Joining with colleagues such as a friend who works at the local market, the local high school teacher, a neighbor’s grandmother and many more, American citizens walked on the sidewalk on a bridge only to find horses, cars and crowds urging them to go back to where they came from.
Using a constitutional right, the citizens remained on the sidewalk, planning to continue walking. Within moments, the horses carrying men began to charge. Cans with gas that impaired vision were thrown. The crowd behind the cars cheered and the marching citizens scattered and ran.
When the horses reached that friend from the market or the local high school teacher, the man on the horse took a blunt object and beat the person over the head, knocking him or her to the floor. As the individual lay there trying to get up, another man ran over and began pummeling that person with a similar blunt object until he or she was left motionless.
Those same men beating them were the individuals who, by law, were supposed to protect them. Those same angry-looking men on horses were the police force with the job of keeping all citizens safe. Those same men were white, and those walking were black.
This was that time. This was Selma.
Growing up in a predominately Caucasian neighborhood, my teachers talked very little about the civil rights era. Our history books had about nine sentences that “summarized it.” One sentence talked about Rosa Parks, then King and finally Malcolm X. It was after this that we moved back to European history.
Still, my curiosity overcame me. I would watch documentaries and talk to elders who were directly affected by the racism in the 1960s. I desired anything that would tell the truth about our country’s past, and “Selma” was no exception.
With all of my research, I couldn’t have seen a better movie to explain the details of this historical era. DuVernay specifically focused on one aspect of the civil rights movement: voting. With honing in on the voting issues in Selma, she was able to highlight the brutality, the segregation, the ignorance and the unmerited, unshakable and unreasonable hate.
DuVernay brought to life rich information by simply telling this one story from King’s life. We gained insight on not just what he had to fight, but on his own fallbacks, fears, hesitations and flaws. We learned that he was human.

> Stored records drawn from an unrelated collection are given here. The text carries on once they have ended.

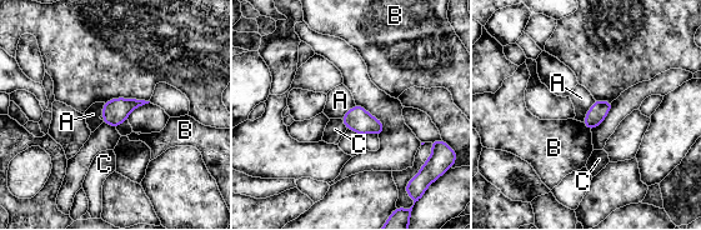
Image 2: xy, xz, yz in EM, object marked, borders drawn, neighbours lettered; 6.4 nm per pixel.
keep()
A, B and C are other cells; border along (595, 100), (582, 121) in image 2; none of them fits

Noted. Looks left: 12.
stops while still wide
check(em, planes, borders, (1370, 290, 1860))

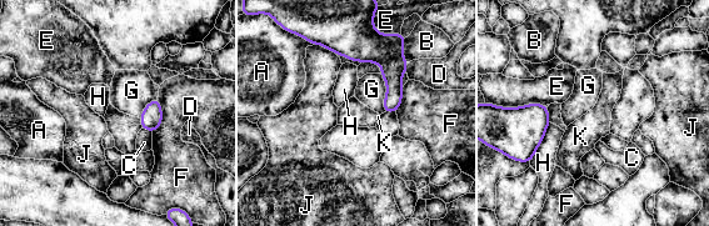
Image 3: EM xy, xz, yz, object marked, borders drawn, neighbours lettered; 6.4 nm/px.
H touches over 300 nm
keep()
A, B, C, D, E, F, G, H, J and K are other cells; none of them fits

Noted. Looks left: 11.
thin end
check(em, planes, borders, (1130, 250, 2110))

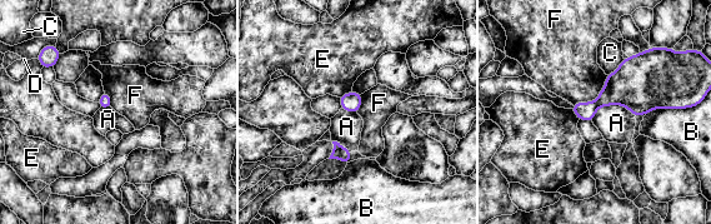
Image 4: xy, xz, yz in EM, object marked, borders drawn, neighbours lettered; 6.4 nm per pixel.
keep()
A, B, C, D, E and F are other cells; border along (607, 75), (595, 99), (572, 105) in image 4; no lettered segment goes on from it

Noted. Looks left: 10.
tapers out
check(em, planes, borders, (1040, 770, 1640))

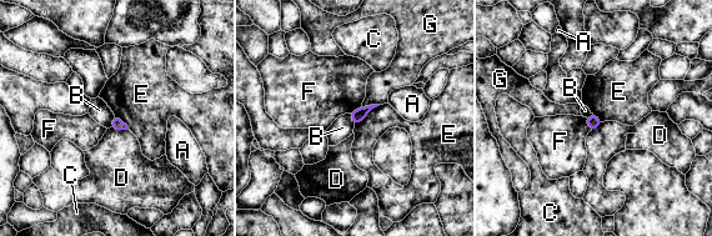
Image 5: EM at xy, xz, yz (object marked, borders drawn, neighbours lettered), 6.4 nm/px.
keep()
A, B, C, D, E, F and G are other cells; border along (114, 115), (110, 126) in image 5; no lettered segment goes on from it

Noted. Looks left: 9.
tapers out
check(em, yz, step 8, tint, (1340, 780, 1680))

In fact, there was criticism regarding a certain aspect of his humanity. “Why did they have to tell us that he was an adulterer and that he smoked?” asked Charles Johnson, a fellow movie-goer.

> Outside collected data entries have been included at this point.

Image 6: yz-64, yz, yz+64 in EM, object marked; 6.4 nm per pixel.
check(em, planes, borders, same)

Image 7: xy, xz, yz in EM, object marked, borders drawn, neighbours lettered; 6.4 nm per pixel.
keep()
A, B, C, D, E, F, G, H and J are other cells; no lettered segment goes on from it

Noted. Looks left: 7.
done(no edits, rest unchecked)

I’ll tell you why. It showed that he lived in the 1960s. Much like the show “Mad Men,” which takes place then and so eloquently points out, smoking was a rampant thing at the time, and unfortunately, so were extramarital affairs.
In my experience of talking about King, I have had multiple conversations that end with people dwelling on the fact that he was a cheater. The latter part of the conversation is completely separate from all of the hard work he put into changing this world.
This characteristic of King always bothered me, yet I had nothing to refute that fact. He was a pastor and a cheater, and that is heartbreaking. However, that is why it was so powerful that DuVernay put it in the movie: to put all those futile conversations to rest. By including these scenes, she is reinforcing the idea that although King made a mistake and cheated on his wife, he also accomplished many great things that should be remembered.
His wife, Coretta Scott King, played by Carmen Ejogo, would receive recordings of him with another woman. Having that part in the movie showed that he had many things he was struggling with, how remorseful he was and the way that was affecting his family. I’m not married, but I know that has to take a toll on a relationship.
Another criticism of the movie was the portrayal of the president at the time, Lyndon B. Johnson. He was depicted as a president who resisted all of King’s notions and criticized the civil rights leader harshly for demanding the right to vote freely.
Due to the all-white government, Johnson had King in one ear and lawmakers in another; he had to look out for himself.
In the movie, speaking to King, Johnson said, “You have one problem, I have 101.”
“Selma” was elegantly produced, brilliantly directed, skillfully acted and tastefully written. It evoked all kinds of emotions, and is definitely a movie to see regardless of your background.